[Opening RECORDS FOR THIS TASK section]

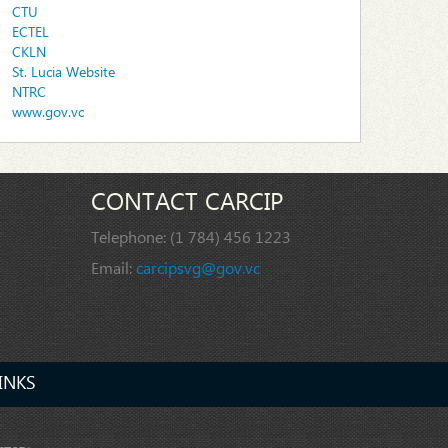
CTU
ECTEL
CKLN
St. Lucia Website
NTRC
www.gov.vc
CONTACT CARCIP
Telephone:
(1 784) 456 1223
Email:
carcipsvg@gov.vc
INKS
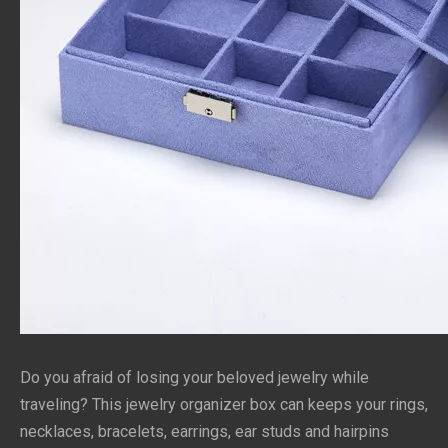
Do you afraid of losing your beloved jewelry while 
traveling? This jewelry organizer box can keeps your rings, 
necklaces, bracelets, earrings, ear studs and hairpins 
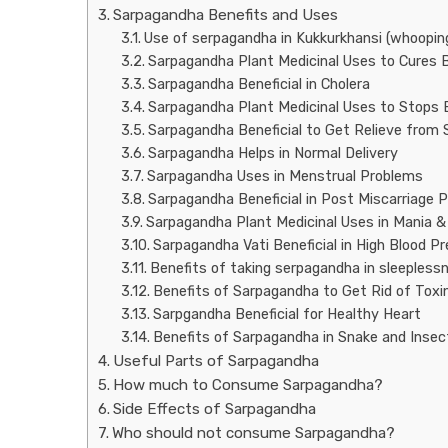
Sarpagandha Benefits and Uses
Use of serpagandha in Kukkurkhansi (whoopin
Sarpagandha Plant Medicinal Uses to Cures B
Sarpagandha Beneficial in Cholera
Sarpagandha Plant Medicinal Uses to Stops 
Sarpagandha Beneficial to Get Relieve from
Sarpagandha Helps in Normal Delivery
Sarpagandha Uses in Menstrual Problems
Sarpagandha Beneficial in Post Miscarriage 
Sarpagandha Plant Medicinal Uses in Mania &
Sarpagandha Vati Beneficial in High Blood P
Benefits of taking serpagandha in sleepless
Benefits of Sarpagandha to Get Rid of Tox
Sarpgandha Beneficial for Healthy Heart
Benefits of Sarpagandha in Snake and Insec
Useful Parts of Sarpagandha
How much to Consume Sarpagandha?
Side Effects of Sarpagandha
Who should not consume Sarpagandha?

[Closing RECORDS FOR THIS TASK section]

BRIEF: An exact copy of the listing above is to be set down, with no pictures in it.

ANSWER BOX:
CTU
ECTEL
CKLN
St. Lucia Website
NTRC
www.gov.vc
CONTACT CARCIP
Telephone:
(1 784) 456 1223
Email:
carcipsvg@gov.vc
INKS
Do you afraid of losing your beloved jewelry while 
traveling? This jewelry organizer box can keeps your rings, 
necklaces, bracelets, earrings, ear studs and hairpins 
Sarpagandha Benefits and Uses
Use of serpagandha in Kukkurkhansi (whoopin
Sarpagandha Plant Medicinal Uses to Cures B
Sarpagandha Beneficial in Cholera
Sarpagandha Plant Medicinal Uses to Stops 
Sarpagandha Beneficial to Get Relieve from
Sarpagandha Helps in Normal Delivery
Sarpagandha Uses in Menstrual Problems
Sarpagandha Beneficial in Post Miscarriage 
Sarpagandha Plant Medicinal Uses in Mania &
Sarpagandha Vati Beneficial in High Blood P
Benefits of taking serpagandha in sleepless
Benefits of Sarpagandha to Get Rid of Tox
Sarpgandha Beneficial for Healthy Heart
Benefits of Sarpagandha in Snake and Insec
Useful Parts of Sarpagandha
How much to Consume Sarpagandha?
Side Effects of Sarpagandha
Who should not consume Sarpagandha?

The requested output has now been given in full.